Provision is made for Income Tax, estimated to arise on the results for the year, at the current rate of Tax, in accordance with the income tax act, 1961. Deferred tax on account of timing difference between accounting and taxable profit is accounted for on the liability method, at the current rate of tax to the extent the timing differences are expected to crystallize. The company has provided Rs 75,38,081/- taking in to account the profit for the period April to March.

J. PROVISION, CONTINGENT LIABILITIES AND CONTINGENT ASSETS

Provisions involving substantial degree of estimation in measurement are recognized when there is a present obligation as a result of past events and it is probable that there will be an outflow of resources. Contingent liabilities are not recognized but are disclosed in the notes. Contingent assets are neither recognized nor disclosed in the financial statements.

K. SEGMENT REPORTING

Company is operating business unit wise, according to the nature of products. Services provided are recognized in segments representing one or more strategic business units that offer products or services of different nature and to different markets.

Companys operations could not be analyzed under geographical segments in considering the guiding factors as per Accounting standard -17 issued by the Institute Of Chartered Accountants of India.

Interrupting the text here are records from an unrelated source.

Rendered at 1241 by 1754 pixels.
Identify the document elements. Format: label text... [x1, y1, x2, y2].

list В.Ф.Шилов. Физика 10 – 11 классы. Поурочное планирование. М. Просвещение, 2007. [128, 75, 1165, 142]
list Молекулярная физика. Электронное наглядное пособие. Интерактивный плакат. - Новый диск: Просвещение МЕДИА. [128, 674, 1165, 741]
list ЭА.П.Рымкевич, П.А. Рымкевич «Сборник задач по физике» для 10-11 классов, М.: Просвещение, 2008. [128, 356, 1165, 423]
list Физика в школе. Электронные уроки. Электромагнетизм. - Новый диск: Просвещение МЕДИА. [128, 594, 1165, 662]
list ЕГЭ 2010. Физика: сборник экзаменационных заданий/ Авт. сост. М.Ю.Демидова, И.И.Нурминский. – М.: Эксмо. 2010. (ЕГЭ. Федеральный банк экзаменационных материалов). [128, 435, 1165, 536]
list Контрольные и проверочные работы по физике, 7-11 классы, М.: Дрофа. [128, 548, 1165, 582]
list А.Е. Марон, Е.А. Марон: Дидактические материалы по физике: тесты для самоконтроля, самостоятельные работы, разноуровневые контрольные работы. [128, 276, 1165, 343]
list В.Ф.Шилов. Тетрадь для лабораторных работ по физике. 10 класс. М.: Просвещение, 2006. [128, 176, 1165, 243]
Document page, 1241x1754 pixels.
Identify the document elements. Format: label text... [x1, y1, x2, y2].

L. LOANS AND ADVANCES AND DEBTORS

Doubtful debtors /Advances are written off in the year in which these are considered to be irrecoverable. However, during the year the company has not recognized any bad debts.

M. EARNING PER SHARE

The company reports basic and diluted earnings per share in accordance with Accounting Standard issued by the Institute of Chartered Accountants of India. Basic earnings per share is computed dividing the net profit for the year by the Weighted Average number of equity shares outstanding during the year. Diluted earning per share is computed by dividing the net profit for the year by weighted average number of equity shares outstanding during the year as adjusted for the effects of all dilutive potential equity shares except where results are anti-dilutive.